Here, the blockade isn’t just an economic weapon; it’s a message. By strangling the village, the Katiba Macina aims to isolate and punish a community that embodies resistance. The result? A slow, suffocating collapse of daily life, forcing some to flee to larger towns like Bandiagara, Sévaré, or Bamako while others cling to survival in increasingly precarious conditions.
what’s at stake: schools, farms, and social fabric
The blockade’s impact extends beyond hunger. Schools, once a symbol of hope and state presence, have closed across these villages. Teachers fled. Children dispersed. The loss of education isn’t just an educational crisis—it’s the erosion of a future. Agriculture, the backbone of rural Mali’s economy, is equally devastated. Fields lie fallow, livestock is stolen, and markets are inaccessible. Women, who traditionally manage small-scale farming and trade, bear the brunt of these restrictions, losing both income and autonomy.
Yet, even in the darkest hours, communities find ways to endure. In Marébougou and Saye, residents share food, water, and labor to support the most vulnerable. These acts of solidarity don’t erase the suffering, but they delay the collapse of social bonds. They prove that survival isn’t passive—it’s an active, collective effort in the absence of state protection.

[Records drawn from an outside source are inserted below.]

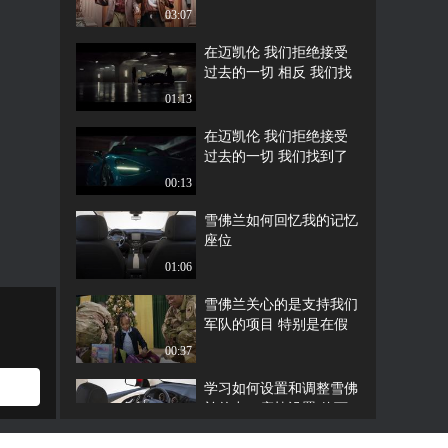
03:07
在迈凯伦 我们拒绝接受
过去的一切 相反 我们找
到了一条不同的道路
01:13
在迈凯伦 我们拒绝接受
过去的一切 我们找到了
不同的方法
00:13
雪佛兰如何回忆我的记忆
座位
01:06
雪佛兰关心的是支持我们
军队的项目 特别是在假
期期间
00:37
学习如何设置和调整雪佛
兰的出口座椅设置 使下
车容易和舒适
01:30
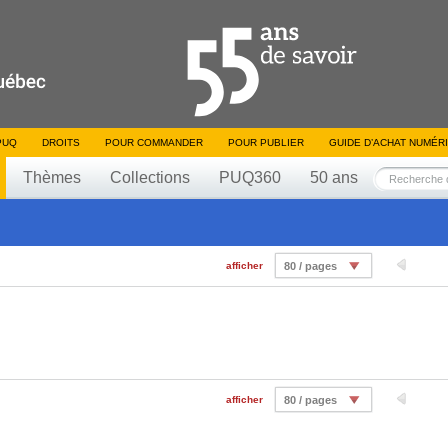
PUQ
DROITS
POUR COMMANDER
POUR PUBLIER
GUIDE D’ACHAT NUMÉR
Thèmes
Collections
PUQ360
50 ans
afficher
80 / pages
afficher
80 / pages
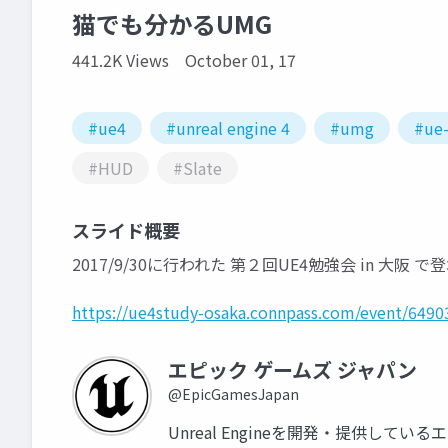
猫でも分かるUMG
441.2K Views
October 01, 17
#ue4
#unreal engine 4
#umg
#ue-
#HUD
#Slate
スライド概要
2017/9/30に行われた 第２回UE4勉強会 in 大阪
https://ue4study-osaka.connpass.com/event/6490
エピック ゲームズ ジャパン
@EpicGamesJapan
Unreal Engineを開発・提供して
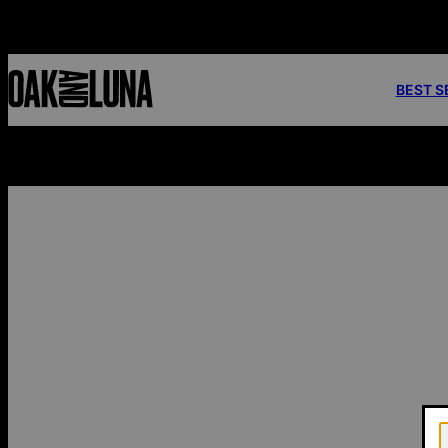
BEST S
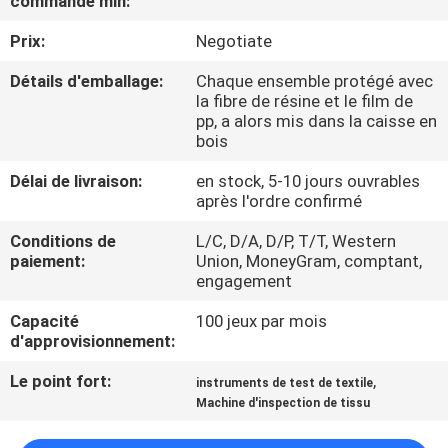
commande min:
D'USINE
Prix:
Negotiate
CONTRÔLE
Détails d'emballage:
Chaque ensemble protégé avec
la fibre de résine et le film de
DE
pp, a alors mis dans la caisse en
bois
QUALITÉ
Délai de livraison:
en stock, 5-10 jours ouvrables
après l'ordre confirmé
CONTACTEZ-
Conditions de
L/C, D/A, D/P, T/T, Western
NOUS
paiement:
Union, MoneyGram, comptant,
engagement
DEMANDEZ
Capacité
100 jeux par mois
UNE
d'approvisionnement:
CITATION
Le point fort:
,
instruments de test de textile
Machine d'inspection de tissu
PLAN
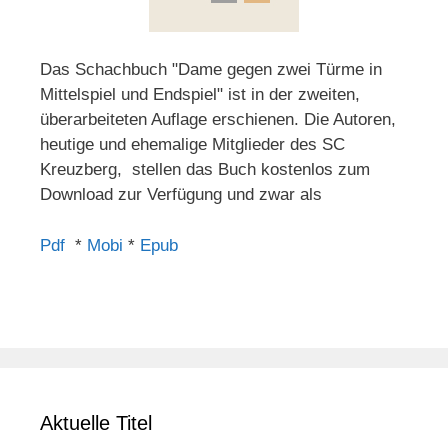
Das Schachbuch "Dame gegen zwei Türme in
Mittelspiel und Endspiel" ist in der zweiten,
überarbeiteten Auflage erschienen. Die Autoren,
heutige und ehemalige Mitglieder des SC
Kreuzberg, stellen das Buch kostenlos zum
Download zur Verfügung und zwar als
Pdf
*
Mobi
*
Epub
Aktuelle Titel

the role of mediation—and its limits
In some cases, mediation has offered a lifeline. In Marébougou, neighboring mayors helped negotiate temporary truces, allowing limited supplies to enter. In Saye, no such dialogue has emerged. The influence of Dan Na Ambassagou in Kori-Maoundé blocks any local mediation, and regional reconciliation efforts remain distant from the village’s urgent needs.
This highlights a harsh truth: blockades aren’t just military tools. Their success depends on the absence of alternative voices—political, traditional, or religious—that could shift the balance from violence to dialogue. Without mediation, the blockade becomes a self-perpetuating cycle of control and despair.
a new form of territorial control
The blockades in central Mali reveal a disturbing evolution. These groups no longer need to occupy villages to dominate them. By controlling roads, markets, schools, and social norms, they rewrite the rules of daily life. The result is a patchwork of submission, resistance, and flight—each village responding differently, but all paying the same price: a life suspended between fear and survival.
The question lingers: how do you live when every connection to the outside world—roads, fields, schools, markets—can vanish overnight? In Ségou and Mopti, the blockade isn’t just causing shortages. It’s establishing a new political order, one built on intimidation and the unspoken threat of total isolation.